Problem to work on
Show all lines of the listing that hold the word "positivity".
--- START ---
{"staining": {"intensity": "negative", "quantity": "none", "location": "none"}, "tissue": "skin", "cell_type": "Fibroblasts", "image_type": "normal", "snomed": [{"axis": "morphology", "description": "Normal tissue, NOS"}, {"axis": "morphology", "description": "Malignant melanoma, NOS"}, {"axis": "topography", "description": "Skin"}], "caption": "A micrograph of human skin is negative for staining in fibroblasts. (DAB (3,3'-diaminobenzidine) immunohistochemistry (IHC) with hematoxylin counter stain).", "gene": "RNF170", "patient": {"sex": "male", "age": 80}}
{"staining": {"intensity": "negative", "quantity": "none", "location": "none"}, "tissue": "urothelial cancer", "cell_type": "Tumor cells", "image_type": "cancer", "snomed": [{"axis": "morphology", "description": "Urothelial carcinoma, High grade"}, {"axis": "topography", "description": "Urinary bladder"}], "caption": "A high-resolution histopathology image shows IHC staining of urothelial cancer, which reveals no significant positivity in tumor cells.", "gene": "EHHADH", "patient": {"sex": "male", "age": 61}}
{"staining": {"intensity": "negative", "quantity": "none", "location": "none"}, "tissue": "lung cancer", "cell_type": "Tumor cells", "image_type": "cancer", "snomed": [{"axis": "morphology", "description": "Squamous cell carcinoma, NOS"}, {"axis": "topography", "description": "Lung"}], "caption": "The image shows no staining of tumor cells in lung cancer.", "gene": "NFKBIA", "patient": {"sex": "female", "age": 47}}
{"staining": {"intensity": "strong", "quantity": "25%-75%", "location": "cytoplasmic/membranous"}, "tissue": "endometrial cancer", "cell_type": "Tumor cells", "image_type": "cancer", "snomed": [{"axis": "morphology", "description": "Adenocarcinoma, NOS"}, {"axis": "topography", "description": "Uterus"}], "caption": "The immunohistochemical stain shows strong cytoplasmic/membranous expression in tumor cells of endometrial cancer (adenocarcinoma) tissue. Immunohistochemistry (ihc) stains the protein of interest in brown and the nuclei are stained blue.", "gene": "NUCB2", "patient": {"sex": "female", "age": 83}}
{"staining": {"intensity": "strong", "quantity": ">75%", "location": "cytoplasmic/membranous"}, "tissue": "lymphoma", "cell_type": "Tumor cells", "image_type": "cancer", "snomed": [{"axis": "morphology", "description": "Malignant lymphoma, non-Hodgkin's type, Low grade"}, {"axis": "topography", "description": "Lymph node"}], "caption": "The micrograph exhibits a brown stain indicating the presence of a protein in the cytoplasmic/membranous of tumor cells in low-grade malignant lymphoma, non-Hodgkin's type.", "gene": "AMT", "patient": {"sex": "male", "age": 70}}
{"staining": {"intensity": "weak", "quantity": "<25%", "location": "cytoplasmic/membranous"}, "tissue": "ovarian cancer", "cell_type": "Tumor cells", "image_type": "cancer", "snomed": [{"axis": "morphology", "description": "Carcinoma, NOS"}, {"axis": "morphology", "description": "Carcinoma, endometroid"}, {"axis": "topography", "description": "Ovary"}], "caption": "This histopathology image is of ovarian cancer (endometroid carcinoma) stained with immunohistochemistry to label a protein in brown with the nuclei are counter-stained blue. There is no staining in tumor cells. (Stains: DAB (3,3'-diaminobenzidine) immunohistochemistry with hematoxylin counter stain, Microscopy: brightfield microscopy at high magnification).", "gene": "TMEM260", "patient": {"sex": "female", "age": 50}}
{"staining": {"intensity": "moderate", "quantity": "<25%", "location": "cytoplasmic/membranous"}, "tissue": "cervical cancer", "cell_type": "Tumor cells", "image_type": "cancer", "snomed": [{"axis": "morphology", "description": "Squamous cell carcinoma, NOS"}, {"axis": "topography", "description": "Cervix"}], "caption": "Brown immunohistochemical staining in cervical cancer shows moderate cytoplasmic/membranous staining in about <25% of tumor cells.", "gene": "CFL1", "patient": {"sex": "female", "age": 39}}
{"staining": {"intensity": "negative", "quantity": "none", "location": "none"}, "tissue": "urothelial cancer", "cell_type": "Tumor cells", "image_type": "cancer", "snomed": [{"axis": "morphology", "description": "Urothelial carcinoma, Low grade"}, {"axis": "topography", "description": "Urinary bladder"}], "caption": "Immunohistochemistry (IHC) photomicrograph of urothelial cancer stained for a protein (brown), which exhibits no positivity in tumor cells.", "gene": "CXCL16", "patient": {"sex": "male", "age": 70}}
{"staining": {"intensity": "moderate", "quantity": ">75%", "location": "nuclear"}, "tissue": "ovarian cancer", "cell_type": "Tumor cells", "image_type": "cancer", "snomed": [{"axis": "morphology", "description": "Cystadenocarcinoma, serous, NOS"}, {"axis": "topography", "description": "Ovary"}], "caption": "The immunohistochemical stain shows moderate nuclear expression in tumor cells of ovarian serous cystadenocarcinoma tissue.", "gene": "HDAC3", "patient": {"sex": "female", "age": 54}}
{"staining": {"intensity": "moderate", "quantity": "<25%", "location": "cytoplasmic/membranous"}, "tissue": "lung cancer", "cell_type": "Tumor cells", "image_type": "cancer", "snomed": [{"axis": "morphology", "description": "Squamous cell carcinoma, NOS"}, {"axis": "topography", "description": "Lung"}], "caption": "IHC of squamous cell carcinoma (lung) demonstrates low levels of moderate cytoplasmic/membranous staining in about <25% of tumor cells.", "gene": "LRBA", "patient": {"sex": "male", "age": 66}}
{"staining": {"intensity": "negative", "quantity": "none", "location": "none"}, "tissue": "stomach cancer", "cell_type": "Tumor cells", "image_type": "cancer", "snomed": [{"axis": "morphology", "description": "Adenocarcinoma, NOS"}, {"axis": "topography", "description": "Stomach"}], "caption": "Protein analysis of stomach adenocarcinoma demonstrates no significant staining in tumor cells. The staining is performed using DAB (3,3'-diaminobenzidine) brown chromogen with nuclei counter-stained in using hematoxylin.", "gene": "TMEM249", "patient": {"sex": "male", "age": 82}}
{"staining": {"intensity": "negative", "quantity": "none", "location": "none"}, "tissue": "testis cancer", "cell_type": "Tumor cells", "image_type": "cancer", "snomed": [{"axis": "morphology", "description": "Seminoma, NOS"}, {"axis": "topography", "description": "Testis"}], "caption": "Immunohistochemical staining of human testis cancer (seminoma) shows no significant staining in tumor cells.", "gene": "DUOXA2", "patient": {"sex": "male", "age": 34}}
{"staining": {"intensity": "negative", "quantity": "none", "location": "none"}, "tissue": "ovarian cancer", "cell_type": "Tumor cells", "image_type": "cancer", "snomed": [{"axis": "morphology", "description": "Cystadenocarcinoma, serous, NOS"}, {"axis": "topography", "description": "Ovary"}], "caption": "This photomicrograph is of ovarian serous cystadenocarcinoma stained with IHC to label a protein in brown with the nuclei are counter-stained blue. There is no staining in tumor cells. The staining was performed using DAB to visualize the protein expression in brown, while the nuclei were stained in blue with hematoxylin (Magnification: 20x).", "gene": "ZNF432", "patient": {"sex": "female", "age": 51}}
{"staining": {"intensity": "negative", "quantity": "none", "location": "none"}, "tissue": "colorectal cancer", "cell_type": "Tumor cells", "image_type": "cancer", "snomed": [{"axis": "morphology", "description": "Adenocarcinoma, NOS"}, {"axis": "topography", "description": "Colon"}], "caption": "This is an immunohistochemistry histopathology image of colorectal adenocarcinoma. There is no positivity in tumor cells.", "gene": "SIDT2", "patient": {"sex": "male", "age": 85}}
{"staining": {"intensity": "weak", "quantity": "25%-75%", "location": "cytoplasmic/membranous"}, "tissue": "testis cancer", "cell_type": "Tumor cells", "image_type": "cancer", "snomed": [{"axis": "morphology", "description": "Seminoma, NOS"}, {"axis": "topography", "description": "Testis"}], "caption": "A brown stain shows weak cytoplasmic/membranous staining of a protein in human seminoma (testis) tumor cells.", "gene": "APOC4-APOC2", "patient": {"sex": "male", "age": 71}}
--- END ---
Answer for the task
{"staining": {"intensity": "negative", "quantity": "none", "location": "none"}, "tissue": "urothelial cancer", "cell_type": "Tumor cells", "image_type": "cancer", "snomed": [{"axis": "morphology", "description": "Urothelial carcinoma, High grade"}, {"axis": "topography", "description": "Urinary bladder"}], "caption": "A high-resolution histopathology image shows IHC staining of urothelial cancer, which reveals no significant positivity in tumor cells.", "gene": "EHHADH", "patient": {"sex": "male", "age": 61}}
{"staining": {"intensity": "negative", "quantity": "none", "location": "none"}, "tissue": "urothelial cancer", "cell_type": "Tumor cells", "image_type": "cancer", "snomed": [{"axis": "morphology", "description": "Urothelial carcinoma, Low grade"}, {"axis": "topography", "description": "Urinary bladder"}], "caption": "Immunohistochemistry (IHC) photomicrograph of urothelial cancer stained for a protein (brown), which exhibits no positivity in tumor cells.", "gene": "CXCL16", "patient": {"sex": "male", "age": 70}}
{"staining": {"intensity": "negative", "quantity": "none", "location": "none"}, "tissue": "colorectal cancer", "cell_type": "Tumor cells", "image_type": "cancer", "snomed": [{"axis": "morphology", "description": "Adenocarcinoma, NOS"}, {"axis": "topography", "description": "Colon"}], "caption": "This is an immunohistochemistry histopathology image of colorectal adenocarcinoma. There is no positivity in tumor cells.", "gene": "SIDT2", "patient": {"sex": "male", "age": 85}}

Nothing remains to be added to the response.